Zango’s mark of 17.58m supersedes the Nigerian Record of 17.26m set by Ajayi Agbebaku in 1983 at the World University Games in Edmonton, Canada. That same year, Agbebaku won a Bronze medal in the World Championships in Helsinki, Finland. The following year, he finished 7th overall at the Olympic Games in Los Angeles.

Almost 36 years later, Nigeria is yet to produce an athlete that can surpass Agbebaku’s National Record. If Burkina Faso can boast of a Triple Jumper who is currently No.1 in Africa and one of the best in the world, what stops Nigeria that has produced the likes of Agbebaku from doing same now?

The only Nigerian athlete that has come close to Agbebaku’s record is Tosin Oke who set a Personal Best of 17.23m at the National Championships in Calabar in 2012 and along with Blessing Okagbare, was Nigeria’s most consistent face at the IAAF Diamond League from 2013 to 2016. He is also a seven-time Nigerian Champion and three-time African Champion: 2010, 2012 and 2016, settling for Silver in 2014. He also won the African Games in 2011 and 2015 respectively.

Oke was crowned Commonwealth Games Champion in 2010, and won Silver four years later in Glasgow.
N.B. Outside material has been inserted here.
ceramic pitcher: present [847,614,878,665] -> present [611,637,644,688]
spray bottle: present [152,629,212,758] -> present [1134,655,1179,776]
His best performance at the Olympics was 7th place at London 2012, while he finished 8th at the 2015 IAAF World Championships in Beijing, and 6th at the World Indoors in 2016.

Oke’s last outing for the country was at the 2017 IAAF World Championships in London where he was unable to go past the qualification round after placing 25th overall in a field of 30 athletes. He later revealed that he was not expecting to compete in the championship because his name was initially left out of the list of the Nigerian contingent, only to be added six days before the championship.
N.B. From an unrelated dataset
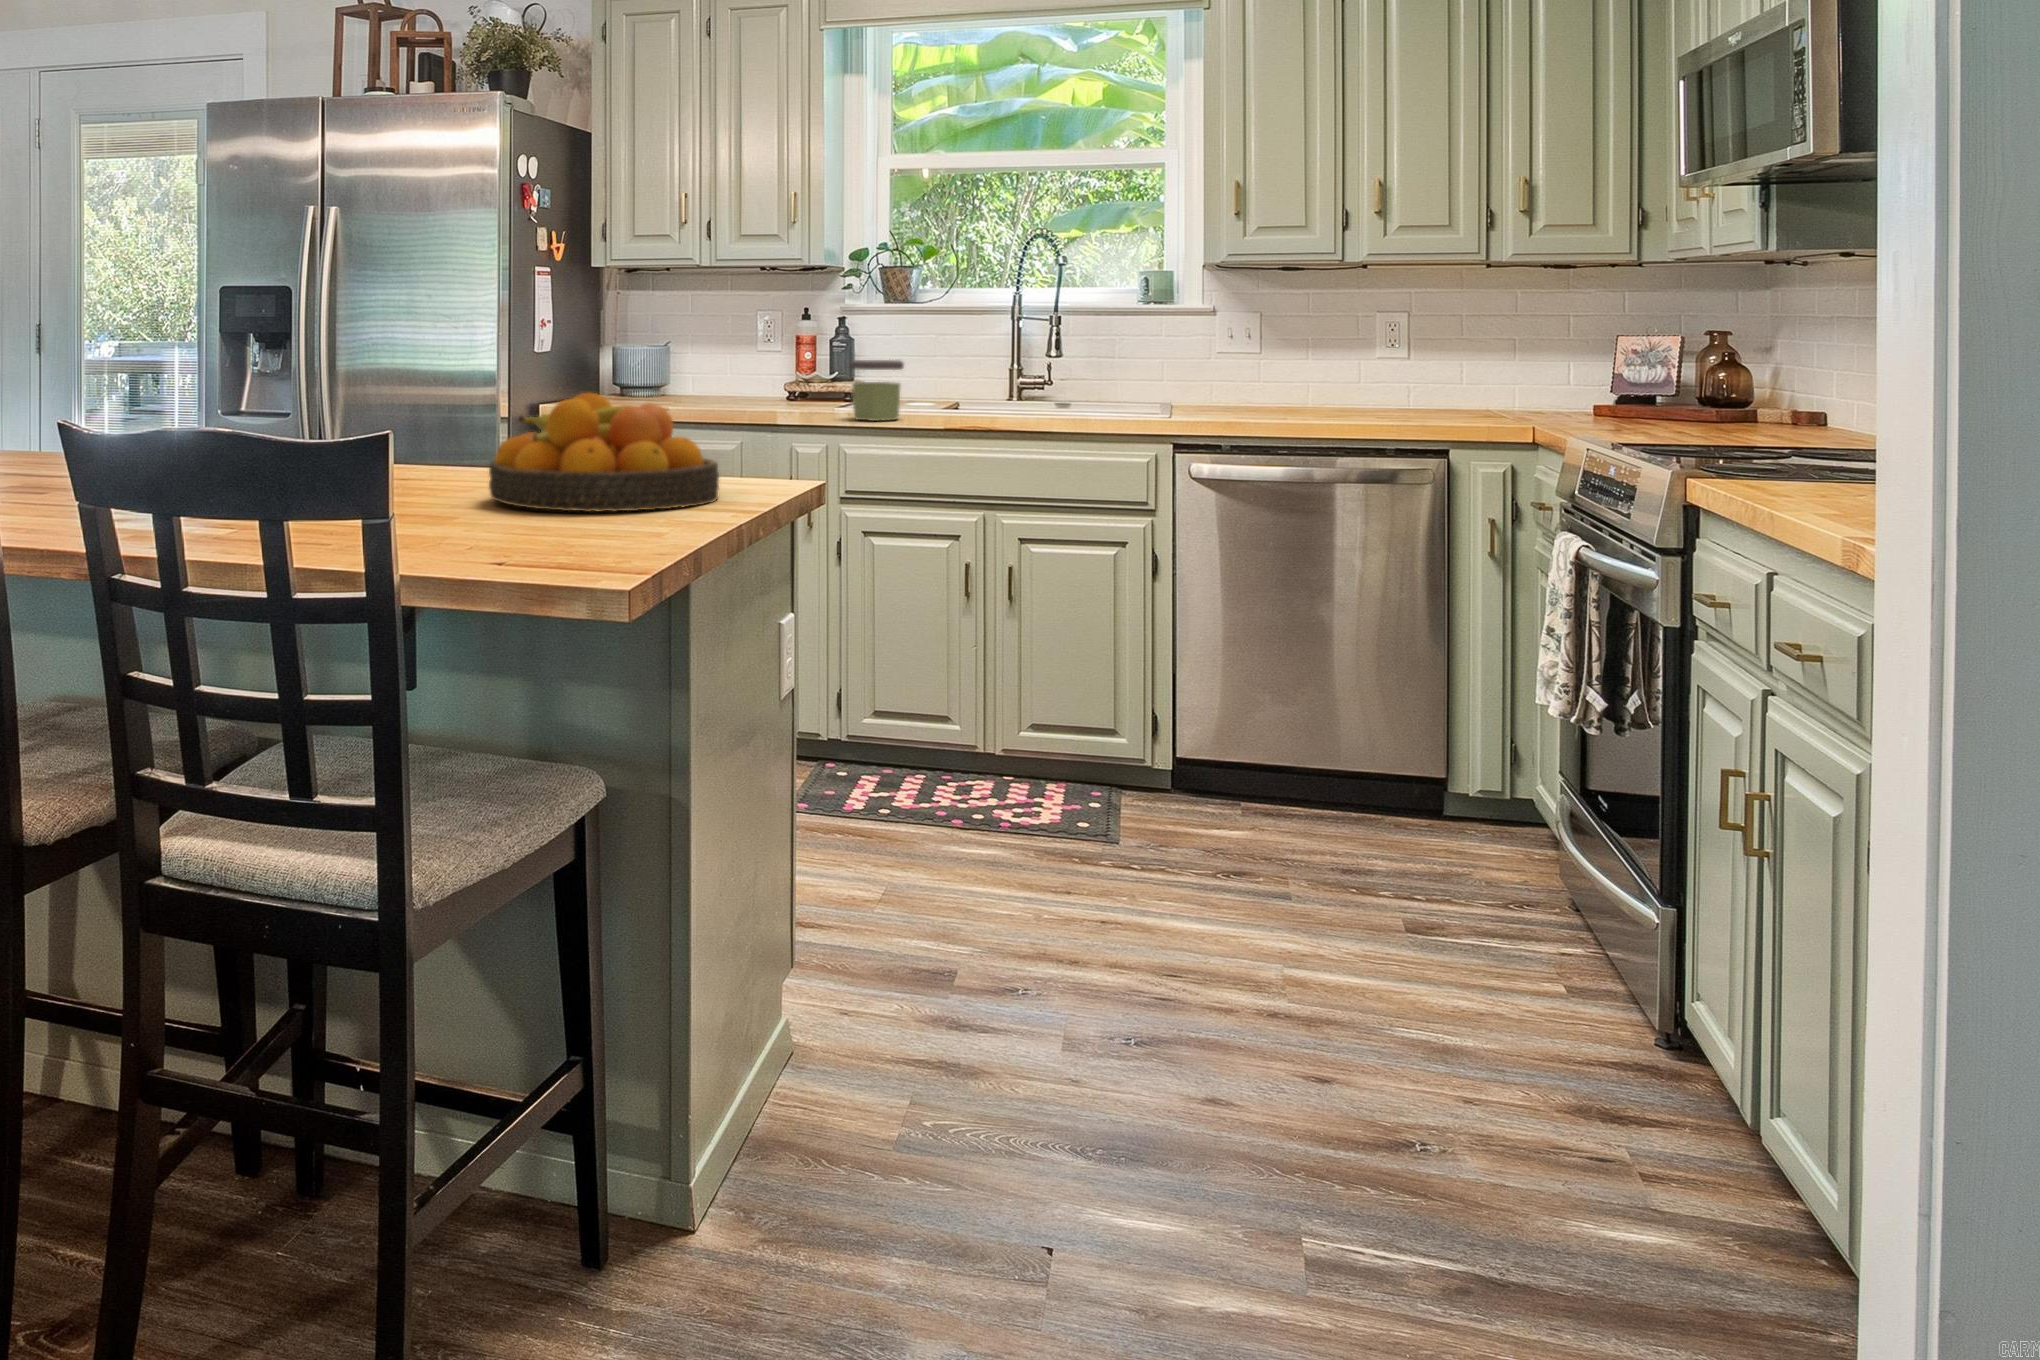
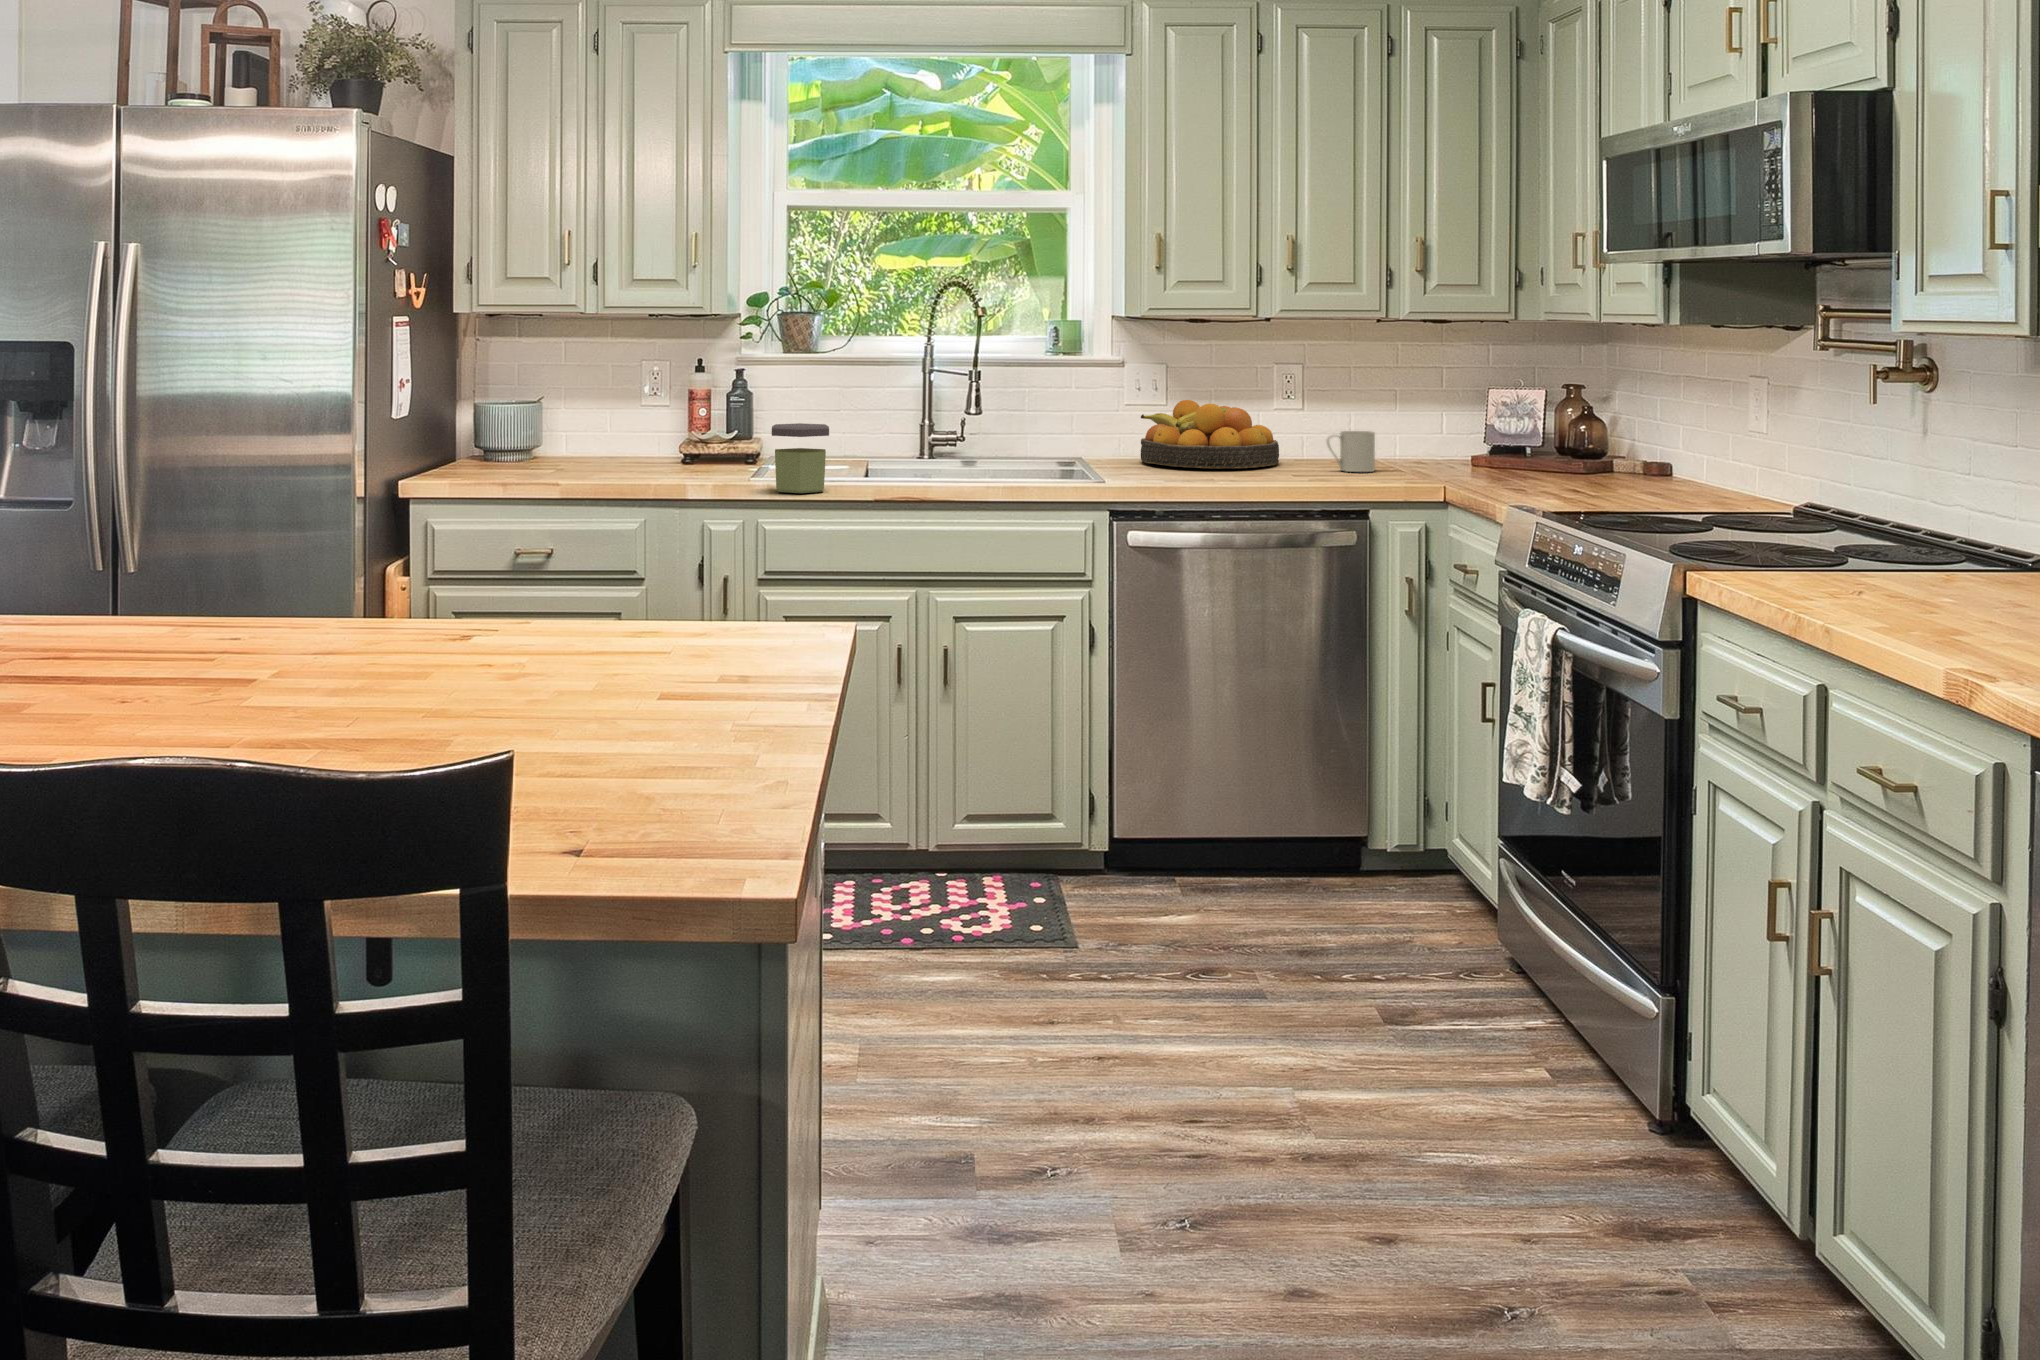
mug: none [1414,373,1468,414] -> present [1327,431,1375,472]
fruit bowl: present [489,393,719,512] -> present [1141,400,1279,469]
In his years of representing Nigeria, Oke had been involved in a fierce battle with administrators of the Athletics Federation of Nigeria (AFN) and Sports Ministry over issues bordering on funding.

In an interview with BBCSports in 2017, Oke claimed that he hadn’t received significant funding to prepare for competitions. He talked about being denied an IOC scholarship despite winning Gold for Nigeria at the 2015 All-African Games.

Also, he had written the then Director General of the National Sports Commission, Alhassan Yakmut, requesting for funds to help him win a medal at Rio 2016. However, the request was declined after Yakmut claimed that Oke did not do the usual victory lap after winning Gold in Brazzaville, despite Oke sending pictures of his victory lap as evidence.

Oke eventually paid his way to Rio for the Olympics but had to spend the run-up to his event trying to get back funds he had spent in buying a return ticket. He said, “At this point my mind was definitely not on competing, it was on ‘this is a huge amount’”. It is no wonder he finished 23rd overall in the qualifying round and didn’t advance to the final.

Oke is 38 now, so it is expected that he would have hung his boots. However, the much younger Olu Olamigoke who finished 2nd to Oke at the 2015 All-African Games and 4th at the 2014 Commonwealth Games, was regarded as a successor to the latter.

In 2015, despite not qualifying for the World Championships, the IAAF gave Olamigoke a wild card to compete at the 2015 World Championships, having noticed his potential. However, Nigeria didn’t take him for the championships. Last year, he was listed for the African Championships in Asaba yet officials had not been in touch with him for several months to confirm his availability or readiness for the competition. He chose to stay away, and will only reconsider returning to international action when Nigeria begins to treat its athletes like they really matter.

Zango finished 5th at the 2015 All-African Games, which was won by Oke, while Olamigoke placed 2nd. However, the Burkinabe has now overtaken the duo and will be one of the people to watch out for this year. How sad for Nigeria!